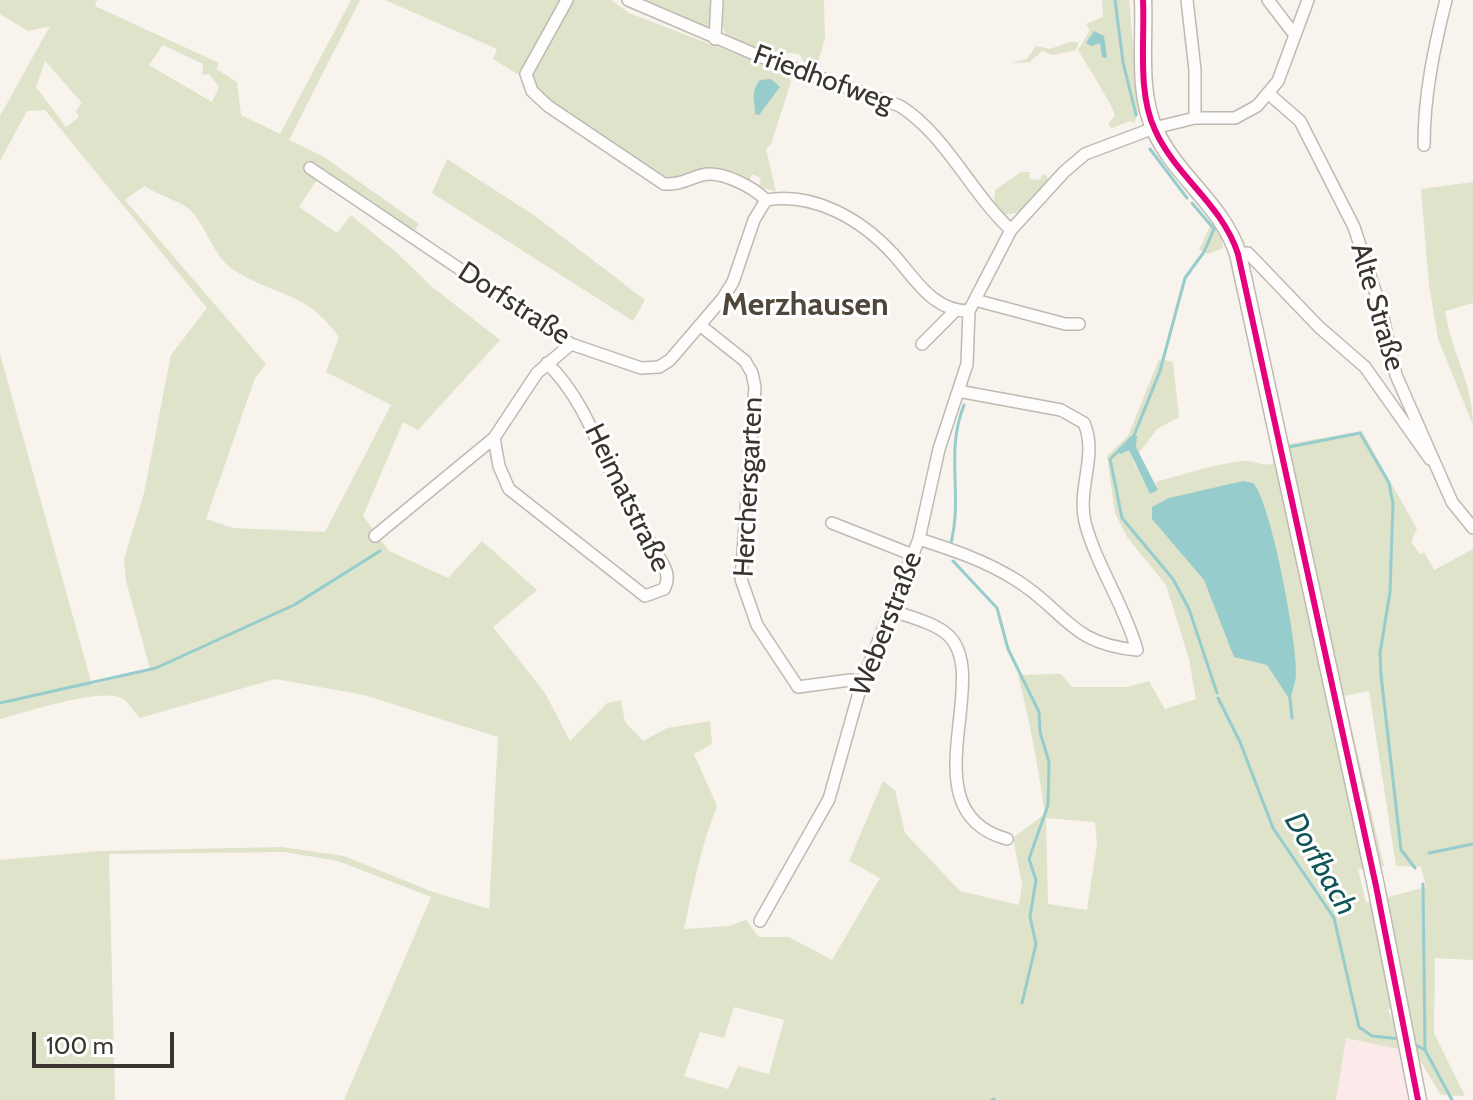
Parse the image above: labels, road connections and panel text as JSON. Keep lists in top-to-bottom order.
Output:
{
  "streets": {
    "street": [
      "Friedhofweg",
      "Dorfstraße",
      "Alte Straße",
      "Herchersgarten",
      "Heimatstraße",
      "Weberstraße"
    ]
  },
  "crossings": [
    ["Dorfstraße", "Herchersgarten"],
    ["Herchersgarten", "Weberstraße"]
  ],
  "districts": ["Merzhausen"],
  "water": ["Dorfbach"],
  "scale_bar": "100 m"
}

......

TASK TO CARRY OUT
Print every line above exactly as given, but not the pictures.

TASK SOLUTION
Parse the image above: labels, road connections and panel text as JSON. Keep lists in top-to-bottom order.
Output:
{
  "streets": {
    "street": [
      "Friedhofweg",
      "Dorfstraße",
      "Alte Straße",
      "Herchersgarten",
      "Heimatstraße",
      "Weberstraße"
    ]
  },
  "crossings": [
    ["Dorfstraße", "Herchersgarten"],
    ["Herchersgarten", "Weberstraße"]
  ],
  "districts": ["Merzhausen"],
  "water": ["Dorfbach"],
  "scale_bar": "100 m"
}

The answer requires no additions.